Wasn’t it just a few days ago that we discussed how to separate unhealthy from healthy food choices? I suggested having two big arrows at the entrance directing people to their primary choice. Now we’re distinguishing between “cheap” aisles and “not so cheap.”

It struck me that maybe stores need to be organized the way good websites are. You design the site architecture around what the customers are looking for. “Cheap?” Over there. “Healthy?” Front part of the store. “Unhealthy?” Far corner. “Local Produce?” Next to the healthy section. That may mean having strawberry jam in four places but it might be worth it.

In website design, however, there’s an attempt to use “persuasive architecture;” that is, taking the customer where you’d prefer them to go. We don’t seem to have that kind of conversation when it comes to a food store–or any other form of retail for that matter. Maybe it’s time to take a more proactive stance!

Cathy Hotka
Guest
9 years 11 months ago

OK, so yesterday, a pound of Oscar Meyer bacon was $7.59 at Safeway. No, really. My mother says that going grocery shopping is now a little like visiting the Smithsonian; you can admire the items, but you cannot take them home.

If Lowes Foods can advocate for customers by carrying lower-priced items and directing shoppers to the best items, they’ll be very successful.

Tim Henderson
Guest
Tim Henderson
9 years 11 months ago

I’d like this concept more if it were launched in 2008, during the height of the recession. Still, given the post-recession consumer’s ongoing focus on value in the grocery space, it still makes sense.

But it’s the buying local and giving back to the community that’s the icing on the value cake.
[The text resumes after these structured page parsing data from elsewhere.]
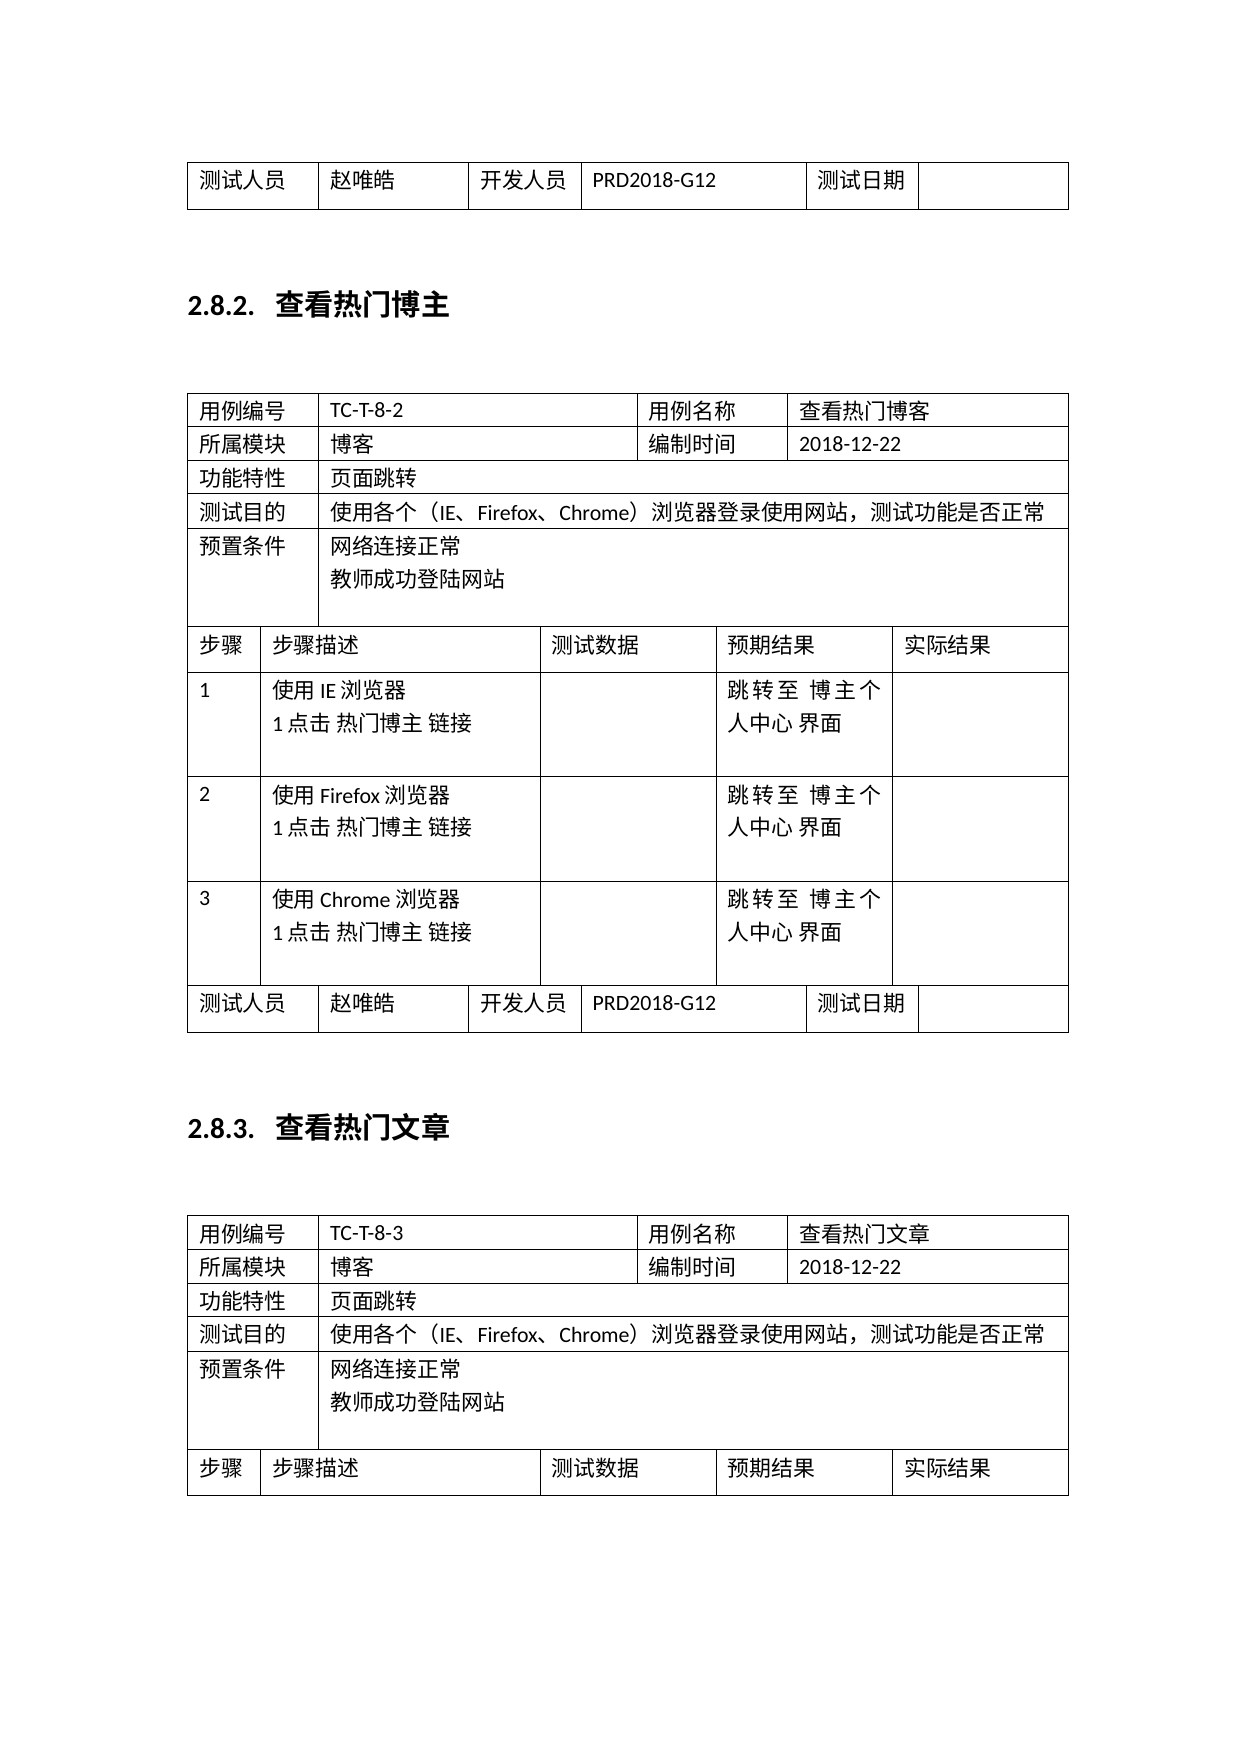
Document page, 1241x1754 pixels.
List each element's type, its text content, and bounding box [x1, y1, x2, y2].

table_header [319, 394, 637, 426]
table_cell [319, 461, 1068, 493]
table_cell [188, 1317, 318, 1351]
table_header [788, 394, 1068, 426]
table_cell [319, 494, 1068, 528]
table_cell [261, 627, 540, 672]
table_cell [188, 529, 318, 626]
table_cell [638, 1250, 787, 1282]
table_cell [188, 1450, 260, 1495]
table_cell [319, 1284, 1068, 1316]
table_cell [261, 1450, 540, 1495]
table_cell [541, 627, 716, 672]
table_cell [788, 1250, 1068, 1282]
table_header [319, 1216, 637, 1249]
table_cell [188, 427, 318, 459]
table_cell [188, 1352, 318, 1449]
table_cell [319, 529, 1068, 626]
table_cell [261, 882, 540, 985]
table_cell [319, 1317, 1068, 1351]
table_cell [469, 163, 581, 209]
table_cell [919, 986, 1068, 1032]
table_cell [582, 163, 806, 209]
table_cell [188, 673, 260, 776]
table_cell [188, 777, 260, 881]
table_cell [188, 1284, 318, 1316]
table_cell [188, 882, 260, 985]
subtitle 查看热门博主 [187, 270, 1053, 335]
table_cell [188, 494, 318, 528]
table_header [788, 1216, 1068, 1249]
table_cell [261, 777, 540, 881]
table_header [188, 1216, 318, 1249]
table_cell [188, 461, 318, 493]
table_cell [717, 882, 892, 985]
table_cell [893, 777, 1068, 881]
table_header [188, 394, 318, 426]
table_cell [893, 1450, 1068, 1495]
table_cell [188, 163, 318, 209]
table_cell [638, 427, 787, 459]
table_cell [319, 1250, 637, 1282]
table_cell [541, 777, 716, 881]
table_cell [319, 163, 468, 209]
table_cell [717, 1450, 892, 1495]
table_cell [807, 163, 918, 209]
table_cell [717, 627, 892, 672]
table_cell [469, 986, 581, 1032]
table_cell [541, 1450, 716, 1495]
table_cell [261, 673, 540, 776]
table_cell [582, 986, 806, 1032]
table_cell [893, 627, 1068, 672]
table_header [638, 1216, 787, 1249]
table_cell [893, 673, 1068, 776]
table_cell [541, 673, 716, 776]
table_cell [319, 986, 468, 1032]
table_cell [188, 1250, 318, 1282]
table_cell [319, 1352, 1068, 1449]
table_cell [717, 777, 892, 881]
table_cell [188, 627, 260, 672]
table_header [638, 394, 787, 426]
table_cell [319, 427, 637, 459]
subtitle 查看热门文章 [187, 1093, 1053, 1158]
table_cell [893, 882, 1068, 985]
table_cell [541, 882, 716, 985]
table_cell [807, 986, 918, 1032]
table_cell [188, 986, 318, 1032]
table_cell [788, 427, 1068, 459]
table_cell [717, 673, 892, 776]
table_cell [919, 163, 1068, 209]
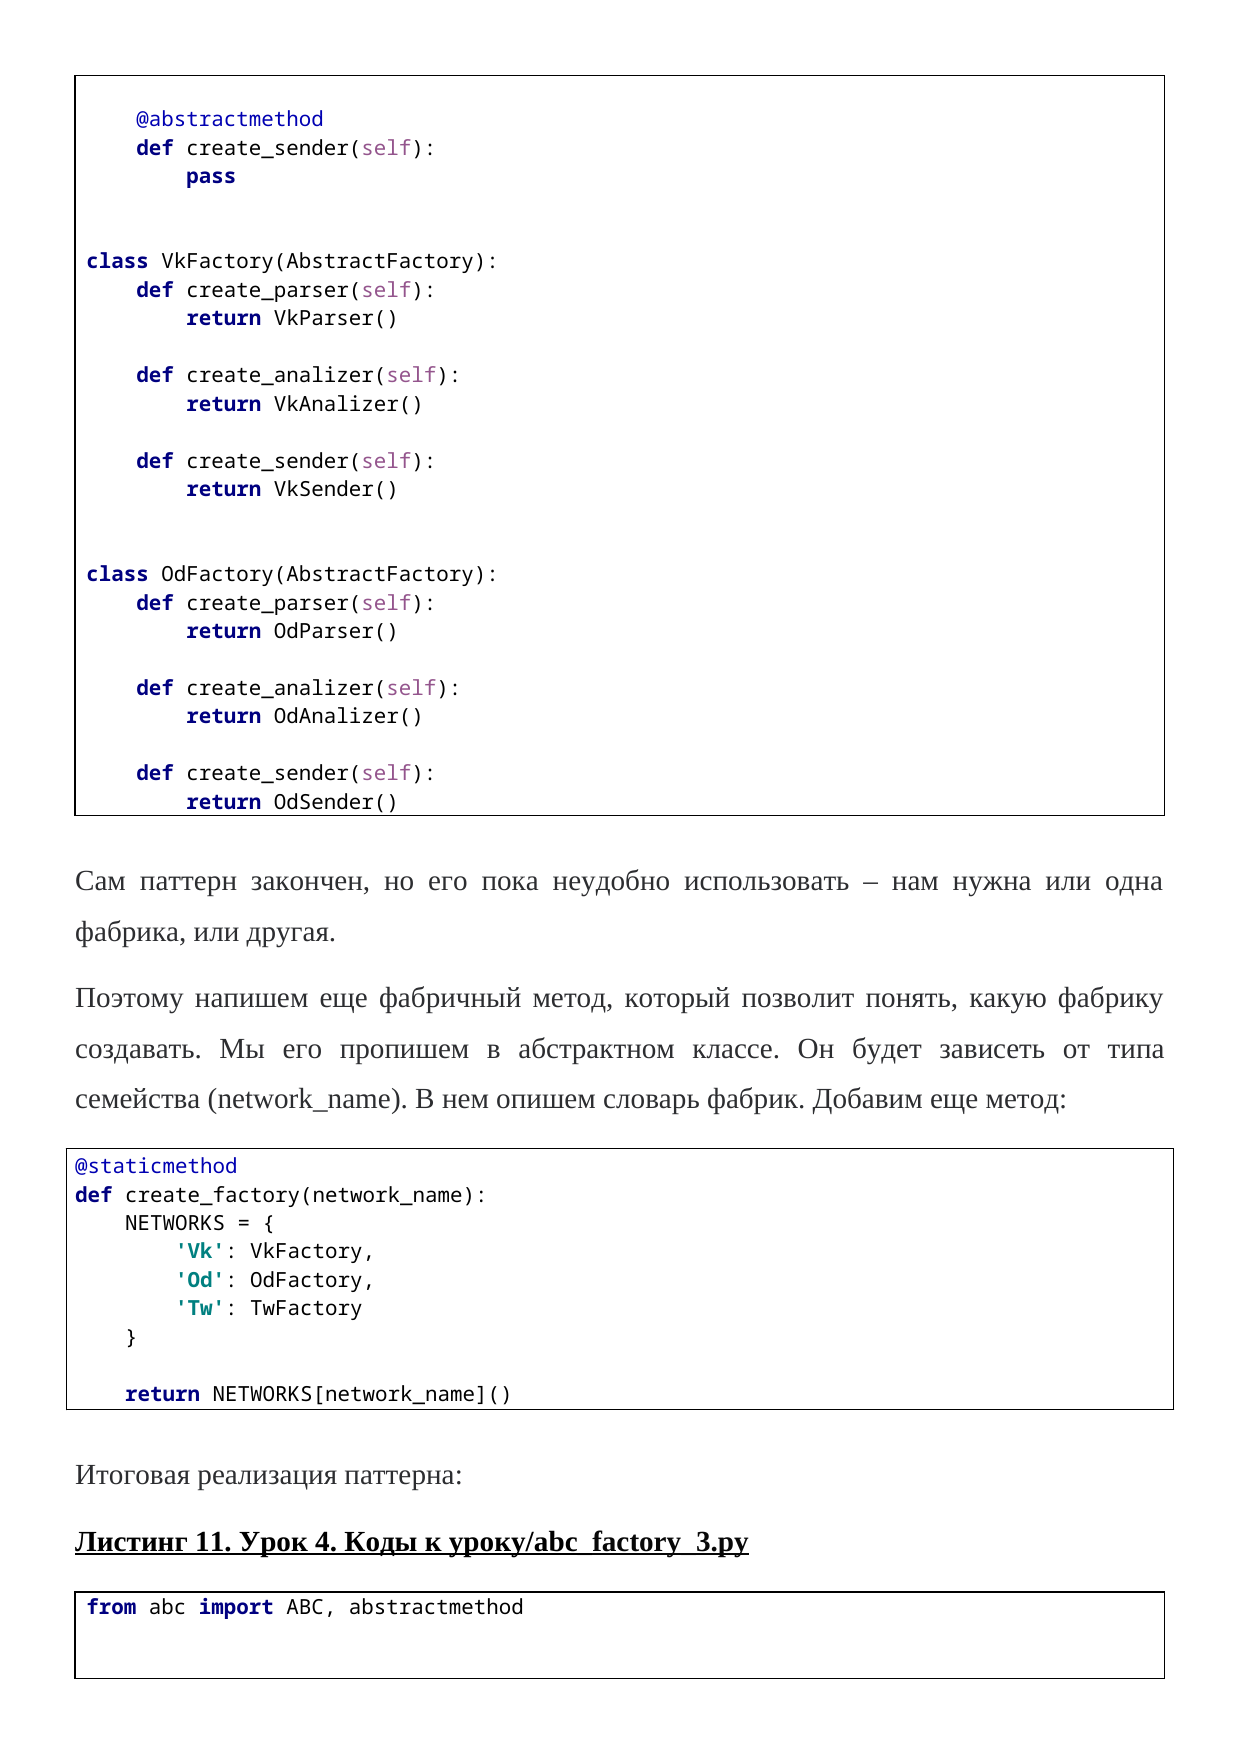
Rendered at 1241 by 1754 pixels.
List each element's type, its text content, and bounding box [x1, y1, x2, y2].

text Сам паттерн закончен, но его пока неудобно использовать – нам нужна или одна фабрика, или другая. [75, 863, 1165, 947]
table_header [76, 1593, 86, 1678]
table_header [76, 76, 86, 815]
text @staticmethod def create_factory(network_name): NETWORKS = { 'Vk': VkFactory, 'Od': OdFactory, 'Tw': TwFactory } return NETWORKS[network_name]() [67, 1149, 1173, 1409]
text Листинг 11. Урок 4. Коды к уроку/abc_factory_3.py [75, 1524, 1165, 1558]
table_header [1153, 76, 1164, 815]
text Поэтому напишем еще фабричный метод, который позволит понять, какую фабрику создавать. Мы его пропишем в абстрактном классе. Он будет зависеть от типа семейства (network_name). В нем опишем словарь фабрик. Добавим еще метод: [75, 981, 1165, 1115]
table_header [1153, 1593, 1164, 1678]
text Итоговая реализация паттерна: [75, 1457, 1165, 1491]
Those latter elements do differentiate the brand and, if the prices are comparable to other value grocers in the area, it may be enough to tip the scale in Just$ave’s favor.

David Livingston
Guest
9 years 11 months ago

I wonder if Lowes’ management spends much time at Walmart?

Mark Burr
Guest
9 years 11 months ago

The best point of differentiation for a regional in this attempt at a small value format will be to excel in fresh areas. If sourcing local can make that happen–all the better, but it matters not the source. The differentiation will come through value and quality.